Data generated by RAG Studio

  • 🗂️ Request Log: The step-by-step 📝 Trace of every 🔗 Chain invocation e.g., every user query & bot response along with detailed traces of the steps taken by the 🔗 Chain to generate that response.

  • 👍 Assessment & Evaluation Results Log: User provided or 🤖 LLM Judge feedback (thumbs up / down, edited bot responses, etc) that is linked to a 📝 Trace. The results from RAG Studio computing evaluations (aka metrics) are added to each row of this table.

Data curated by the 👩‍💻 RAG App Developer

  • 📖 Evaluation Set: 🗂️ Request Log, optionally with associated 👍 Assessment & Evaluation Results Log, that contain representative questions/answers used for offline evaluation of the RAG Application.
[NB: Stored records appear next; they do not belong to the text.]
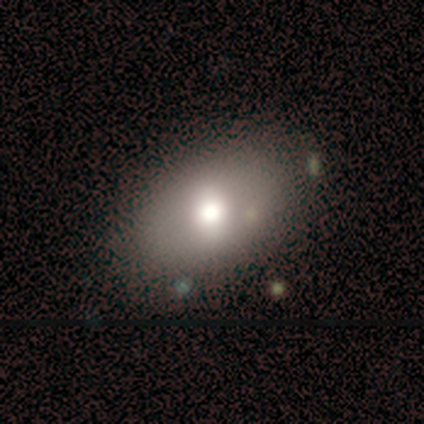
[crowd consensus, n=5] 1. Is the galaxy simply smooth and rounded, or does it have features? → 80% smooth, 20% featured or disk, 0% star or artifact.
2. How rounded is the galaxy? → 100% in between, 0% round, 0% cigar-shaped.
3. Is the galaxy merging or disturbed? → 60% minor disturbance, 40% none, 0% major disturbance, 0% merger.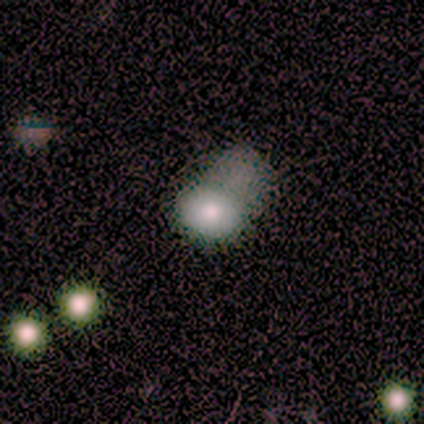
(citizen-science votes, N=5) A smooth galaxy with no disk features (100%) that is in between round and cigar-shaped (60%).

Vote fractions:
- Smooth or featured? smooth: 100% / featured or disk: 0% / star or artifact: 0%
- How rounded? in between: 60% / round: 40% / cigar-shaped: 0%
- Merging? major disturbance: 80% / none: 20% / minor disturbance: 0% / merger: 0%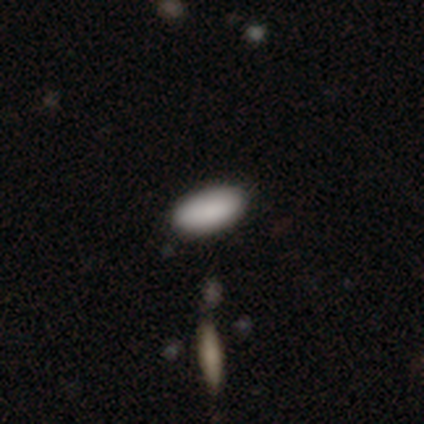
This appears to be a smooth galaxy with no disk features (75%) that is in between round and cigar-shaped (67%). Merging: none (100%).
  • 📋 Review Set: 🗂️ Request Log that are curated by the developer for the purposes of collecting 🧠 Expert Users’s feedback in order to create 📖 Evaluation Sets.
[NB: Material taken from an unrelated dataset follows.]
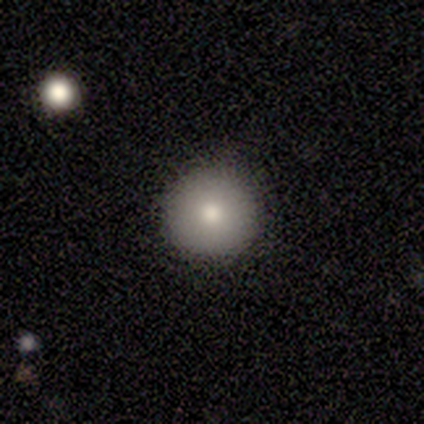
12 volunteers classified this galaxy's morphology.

RAG Studio User interfaces

  • 💬 Review UI: A chat-based web app for soliciting feedback from 🧠 Expert Users or for a 👩‍💻 RAG App Developer to test the app.

  • 🕵️‍♀️ Exploration & Investigation UI: A UI, built into Databricks, for viewing computed evaluations (metrics) about a RAG Application version and investigating individual 🗂️ Request Logs and 👍 Assessment & Evaluation Results Logs.